--- START ---

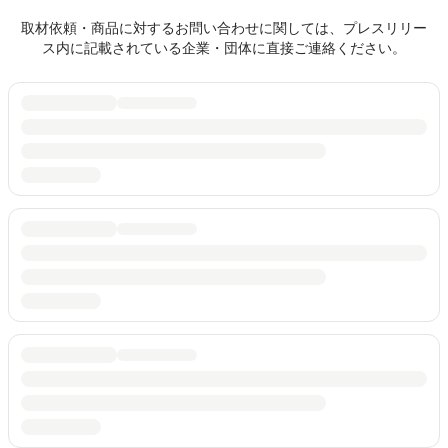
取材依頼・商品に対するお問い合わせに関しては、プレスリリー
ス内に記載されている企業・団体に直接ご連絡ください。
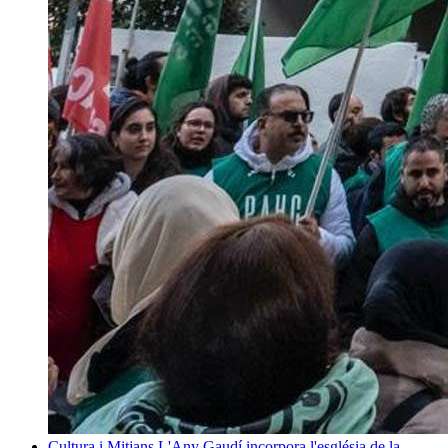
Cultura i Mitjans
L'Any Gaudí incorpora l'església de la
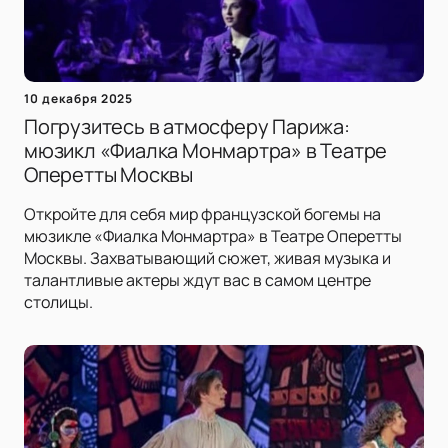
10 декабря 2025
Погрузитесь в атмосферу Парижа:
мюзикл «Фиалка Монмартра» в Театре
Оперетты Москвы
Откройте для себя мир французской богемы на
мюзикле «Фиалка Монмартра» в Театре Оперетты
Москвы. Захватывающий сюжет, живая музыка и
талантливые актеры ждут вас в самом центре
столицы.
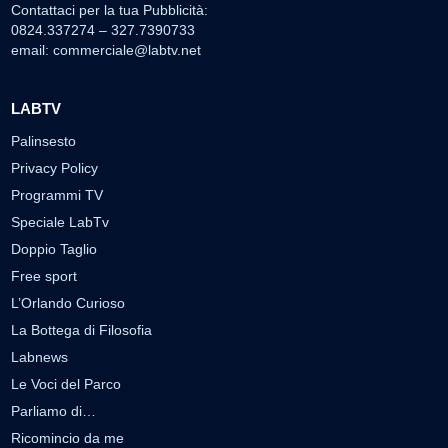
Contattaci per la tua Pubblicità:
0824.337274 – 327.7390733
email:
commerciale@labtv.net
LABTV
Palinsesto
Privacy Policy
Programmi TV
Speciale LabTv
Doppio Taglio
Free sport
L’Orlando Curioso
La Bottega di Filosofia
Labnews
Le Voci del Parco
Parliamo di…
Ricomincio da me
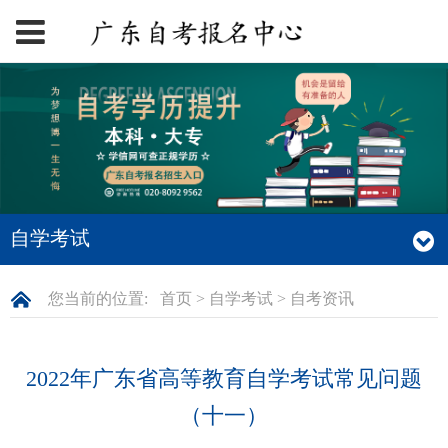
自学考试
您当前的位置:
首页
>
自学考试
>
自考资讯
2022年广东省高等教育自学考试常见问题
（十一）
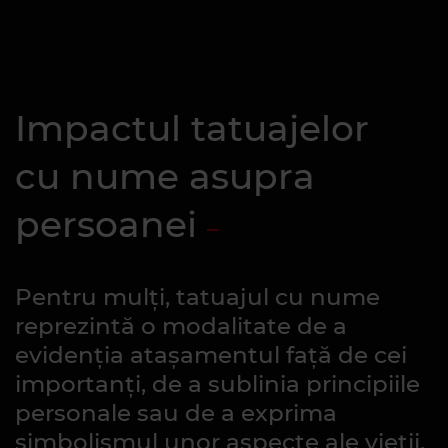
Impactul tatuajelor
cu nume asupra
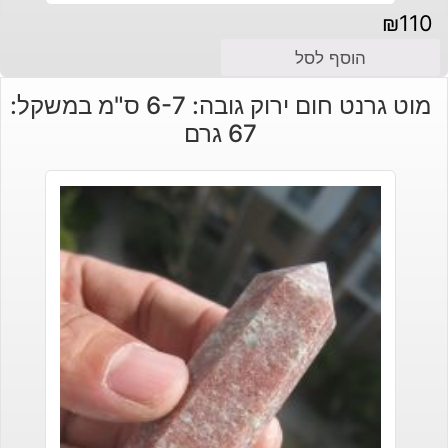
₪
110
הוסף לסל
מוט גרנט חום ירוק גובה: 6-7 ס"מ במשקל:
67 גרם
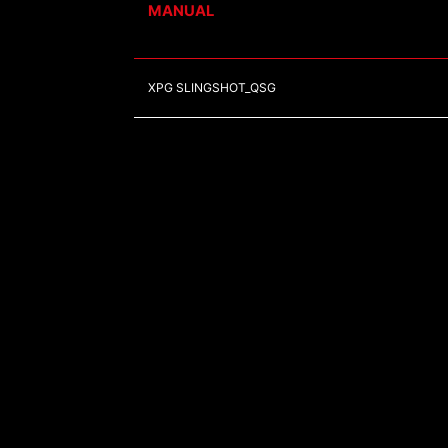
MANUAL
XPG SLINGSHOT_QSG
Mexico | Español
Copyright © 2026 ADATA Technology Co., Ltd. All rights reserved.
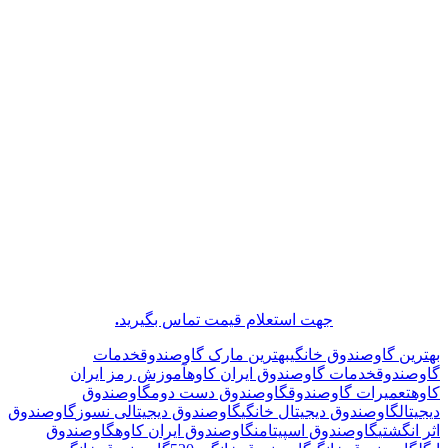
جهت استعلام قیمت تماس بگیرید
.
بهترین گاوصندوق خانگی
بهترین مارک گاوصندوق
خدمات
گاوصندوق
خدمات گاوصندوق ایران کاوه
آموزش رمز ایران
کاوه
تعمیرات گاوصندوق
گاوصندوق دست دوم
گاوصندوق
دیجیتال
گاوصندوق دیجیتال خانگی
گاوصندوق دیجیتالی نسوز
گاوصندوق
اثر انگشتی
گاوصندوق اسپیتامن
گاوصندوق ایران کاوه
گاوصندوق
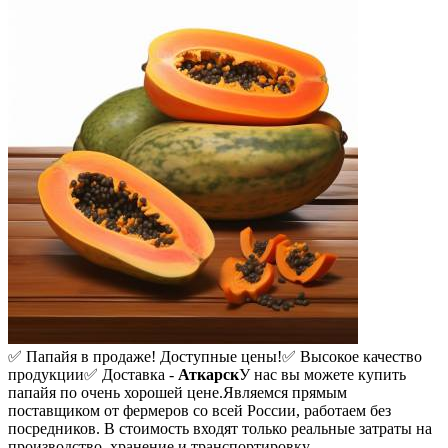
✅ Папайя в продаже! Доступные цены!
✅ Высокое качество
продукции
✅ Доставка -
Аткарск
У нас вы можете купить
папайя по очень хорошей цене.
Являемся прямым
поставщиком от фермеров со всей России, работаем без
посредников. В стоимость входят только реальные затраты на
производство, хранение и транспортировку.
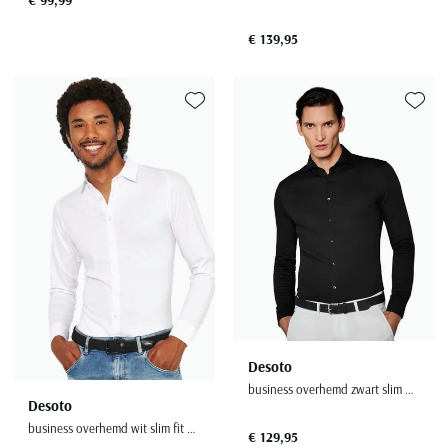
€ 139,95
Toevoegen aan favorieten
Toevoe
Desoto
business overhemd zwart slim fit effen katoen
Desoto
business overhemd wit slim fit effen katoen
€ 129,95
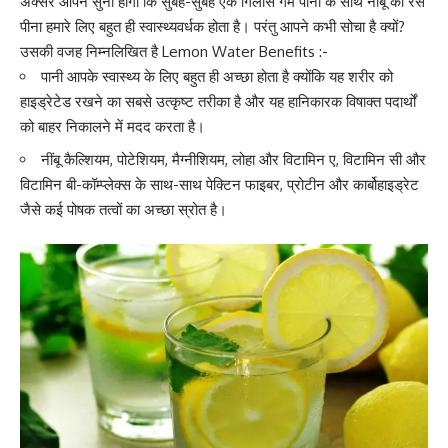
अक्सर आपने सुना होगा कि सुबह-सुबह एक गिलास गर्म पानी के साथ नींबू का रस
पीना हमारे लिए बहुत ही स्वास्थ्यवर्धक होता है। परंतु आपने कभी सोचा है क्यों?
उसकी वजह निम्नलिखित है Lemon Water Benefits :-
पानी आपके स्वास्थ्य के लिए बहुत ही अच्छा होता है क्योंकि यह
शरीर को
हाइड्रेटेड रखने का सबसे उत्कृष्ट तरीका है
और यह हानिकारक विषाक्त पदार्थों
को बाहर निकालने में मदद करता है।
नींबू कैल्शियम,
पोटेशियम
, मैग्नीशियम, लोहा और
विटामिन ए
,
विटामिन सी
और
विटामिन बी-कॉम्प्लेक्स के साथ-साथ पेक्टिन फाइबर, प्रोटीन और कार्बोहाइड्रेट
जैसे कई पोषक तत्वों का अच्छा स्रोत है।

--- END ---
--- START ---

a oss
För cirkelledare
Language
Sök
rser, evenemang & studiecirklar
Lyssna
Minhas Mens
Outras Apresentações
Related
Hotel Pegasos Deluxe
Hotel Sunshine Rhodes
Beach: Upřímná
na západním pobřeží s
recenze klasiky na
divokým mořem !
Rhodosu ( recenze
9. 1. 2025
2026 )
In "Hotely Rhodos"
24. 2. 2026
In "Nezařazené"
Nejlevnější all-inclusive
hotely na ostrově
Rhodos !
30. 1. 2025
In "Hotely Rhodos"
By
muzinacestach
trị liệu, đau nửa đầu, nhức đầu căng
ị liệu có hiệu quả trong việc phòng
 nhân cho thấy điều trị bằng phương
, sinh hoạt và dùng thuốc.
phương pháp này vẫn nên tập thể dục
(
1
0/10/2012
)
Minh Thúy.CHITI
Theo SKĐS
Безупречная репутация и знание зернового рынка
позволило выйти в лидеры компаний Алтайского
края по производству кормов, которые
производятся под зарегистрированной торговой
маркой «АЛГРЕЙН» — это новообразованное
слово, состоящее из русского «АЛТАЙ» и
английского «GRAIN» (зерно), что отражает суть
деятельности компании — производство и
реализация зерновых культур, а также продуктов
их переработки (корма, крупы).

--- END ---

Directions:
What you return from the records above should be exactly everything from the line with "取材依頼・商品に対するお問い合わせに関しては、プレスリリー" down to the line with "Doppio Taglio", both kept, and no pictures.

Answer for the task:
取材依頼・商品に対するお問い合わせに関しては、プレスリリー
ス内に記載されている企業・団体に直接ご連絡ください。
Cultura i Mitjans
L'Any Gaudí incorpora l'església de la
10 декабря 2025
Погрузитесь в атмосферу Парижа:
мюзикл «Фиалка Монмартра» в Театре
Оперетты Москвы
Откройте для себя мир французской богемы на
мюзикле «Фиалка Монмартра» в Театре Оперетты
Москвы. Захватывающий сюжет, живая музыка и
талантливые актеры ждут вас в самом центре
столицы.
Contattaci per la tua Pubblicità:
0824.337274 – 327.7390733
email:
commerciale@labtv.net
LABTV
Palinsesto
Privacy Policy
Programmi TV
Speciale LabTv
Doppio Taglio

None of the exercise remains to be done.